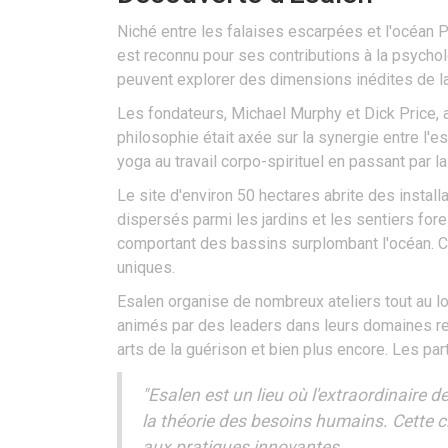
Niché entre les falaises escarpées et l'océan Pa
est reconnu pour ses contributions à la psycho
peuvent explorer des dimensions inédites de la
Les fondateurs, Michael Murphy et Dick Price, av
philosophie était axée sur la synergie entre l'e
yoga au travail corpo-spirituel en passant par 
Le site d'environ 50 hectares abrite des instal
dispersés parmi les jardins et les sentiers for
comportant des bassins surplombant l'océan. Ce
uniques.
Esalen organise de nombreux ateliers tout au lo
animés par des leaders dans leurs domaines re
arts de la guérison et bien plus encore. Les p
"Esalen est un lieu où l'extraordinaire
la théorie des besoins humains. Cette ci
aux pratiques innovantes.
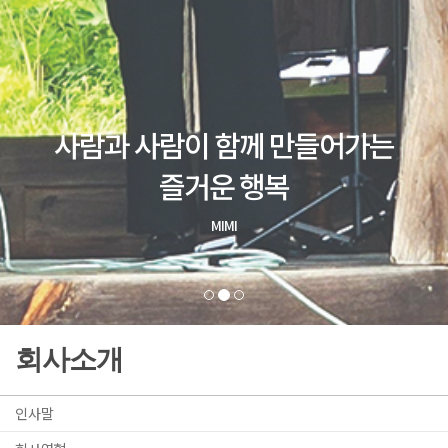
회사소개
인사말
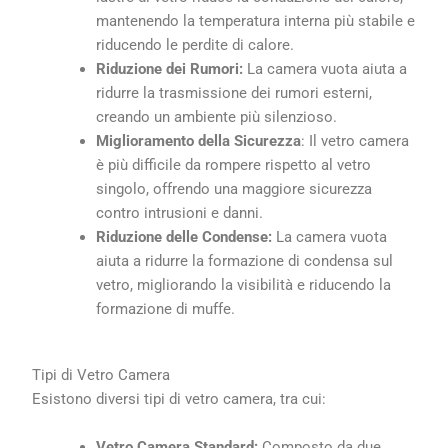
mantenendo la temperatura interna più stabile e
riducendo le perdite di calore.
Riduzione dei Rumori:
La camera vuota aiuta a
ridurre la trasmissione dei rumori esterni,
creando un ambiente più silenzioso.
Miglioramento della Sicurezza
: Il vetro camera
è più difficile da rompere rispetto al vetro
singolo, offrendo una maggiore sicurezza
contro intrusioni e danni.
Riduzione delle Condense:
La camera vuota
aiuta a ridurre la formazione di condensa sul
vetro, migliorando la visibilità e riducendo la
formazione di muffe.
Tipi di Vetro Camera
Esistono diversi tipi di vetro camera, tra cui:
Vetro Camera Standard:
Composto da due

================================

• [WHAT NEEDS TO BE DONE] Exclude the pictures and repeat the entries word for word.

• [EXERCISE RESULT]
Niché entre les falaises escarpées et l'océan Pa
est reconnu pour ses contributions à la psycho
peuvent explorer des dimensions inédites de la
Les fondateurs, Michael Murphy et Dick Price, av
philosophie était axée sur la synergie entre l'e
yoga au travail corpo-spirituel en passant par 
Le site d'environ 50 hectares abrite des instal
dispersés parmi les jardins et les sentiers for
comportant des bassins surplombant l'océan. Ce
uniques.
Esalen organise de nombreux ateliers tout au lo
animés par des leaders dans leurs domaines re
arts de la guérison et bien plus encore. Les p
"Esalen est un lieu où l'extraordinaire
la théorie des besoins humains. Cette ci
aux pratiques innovantes.
회사소개
인사말
mantenendo la temperatura interna più stabile e
riducendo le perdite di calore.
Riduzione dei Rumori:
La camera vuota aiuta a
ridurre la trasmissione dei rumori esterni,
creando un ambiente più silenzioso.
Miglioramento della Sicurezza
: Il vetro camera
è più difficile da rompere rispetto al vetro
singolo, offrendo una maggiore sicurezza
contro intrusioni e danni.
Riduzione delle Condense:
La camera vuota
aiuta a ridurre la formazione di condensa sul
vetro, migliorando la visibilità e riducendo la
formazione di muffe.
Tipi di Vetro Camera
Esistono diversi tipi di vetro camera, tra cui:
Vetro Camera Standard:
Composto da due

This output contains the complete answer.